Olhe que não sou luxento pra esse negocio de dormir. Fui engenheiro de obra e quem conhece o ritmo sabe que a gente dorme até dentro de um buraco. O tal de residente de trecho, se for metido a besta tem vida curta e morre logo, vitima de desinteria por causa da comida ou de sono por não dormir direito.
O quarto que me destinaram era o melhor da casa, uma redinha branca e cheirosa me esperava. Só não me falaram que aquele era o quarto do pai delas e onde ele tinha se passado dessa pra melhor, sido velado rezado etc, todo esse ritual. Se tivessem me avisado, teria ido dormir no quintal, com medo do tal canal com o além.

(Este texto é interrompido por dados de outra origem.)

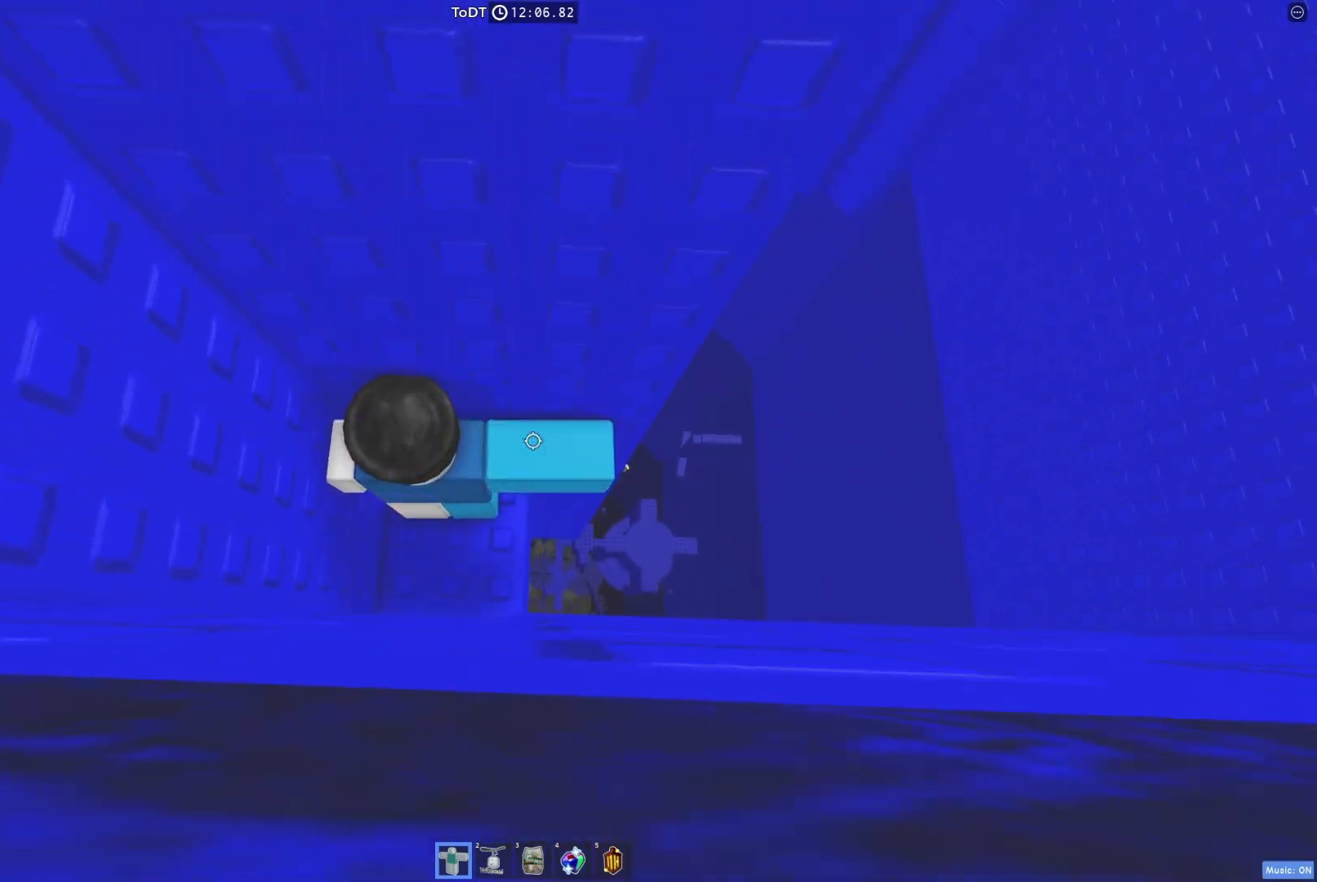
{"keys": ["d"], "events": [[150, "w", "down"], [200, "d", "down"], [267, "w", "up"], [283, "d", "up"], [450, "d", "down"]]}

Me preparei e cansado com estava cai na redinha, lembrando a briga com o velho, o roubo da carteira do homem, a estrada esburacada e, planejando como faria no dia seguinte pra apanhar o tal do batistério. Ou seja esqueci completamente da morte do pai das meninas...
A casa ficou silenciosa, tudo escuro e veio a velha modorra que antecede ao sono. Estava quase dormindo quando um violento puxão no punho da rede me sacudiu todo e em seguida uma mão alisou meu cabelo.

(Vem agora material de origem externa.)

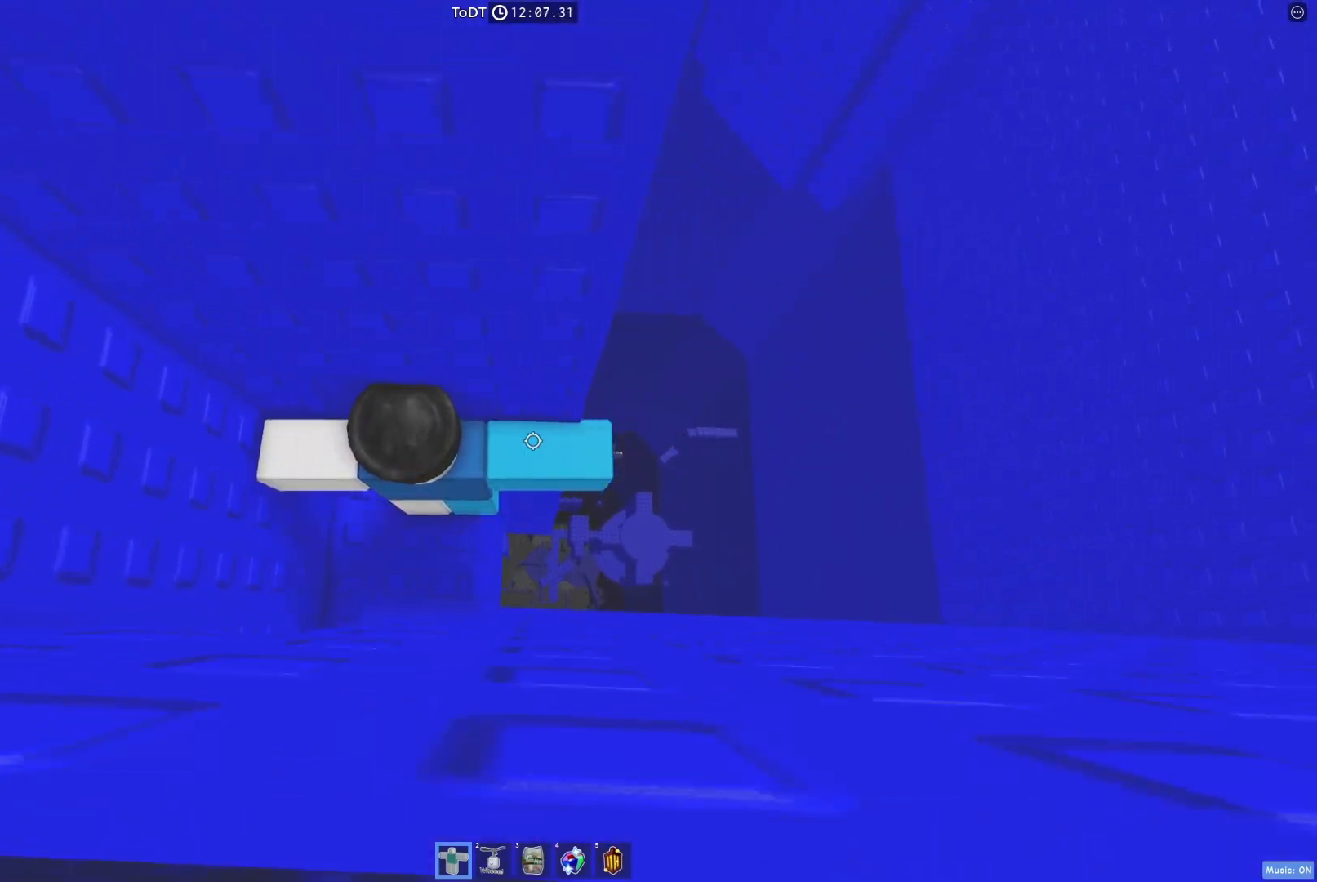
{"keys": ["d"], "events": [[100, "space", "down"], [217, "space", "up"]]}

-Pronto, pensei, mais um que morreu.
Que nada. Aquele não satisfeito por ter me balançado e puxado os cabelos, resolveu acender a luz e ficar mexendo num cofre que tinha no canto do quarto. Arrisquei o olho e só via o cilindro do segredo girar para um lado e para o outro acionado por uma mão invisível.
Acho que depois que se morre fica-se desmemoriado porque ele pelo jeito não se lembrava direito do segredo. Terminou desistindo de abrir o cofre, apagou a luz, deu mais uma balançada na minha rede e foi embora.
Daí pra frente não dormi mais, passei a noite toda acordado. Abri uma janela que dava pra rua, deserta e escura naquela hora, e esgotei uma carteira de cigarros ouvindo o relógio da igreja bater as horas e as meias horas.
No outro dia, sonado e, evidentemente, sem falar nada pras minhas hospedeiras, fui no vigário, apanhei o tal do batistério e dei no pé de volta, apesar da insistência das meninas que ficasse por lá mais uns dias descansando. Imagina se eu sou maluco...
Em conclusão, meu parente casou,foi um desastre, descasou depois e cada um tomou seu rumo.
Eu sabia que aquele casamento não ia dar certo porque não tenho dúvidas de que o falecido veio avisar pra não me meter com aquilo.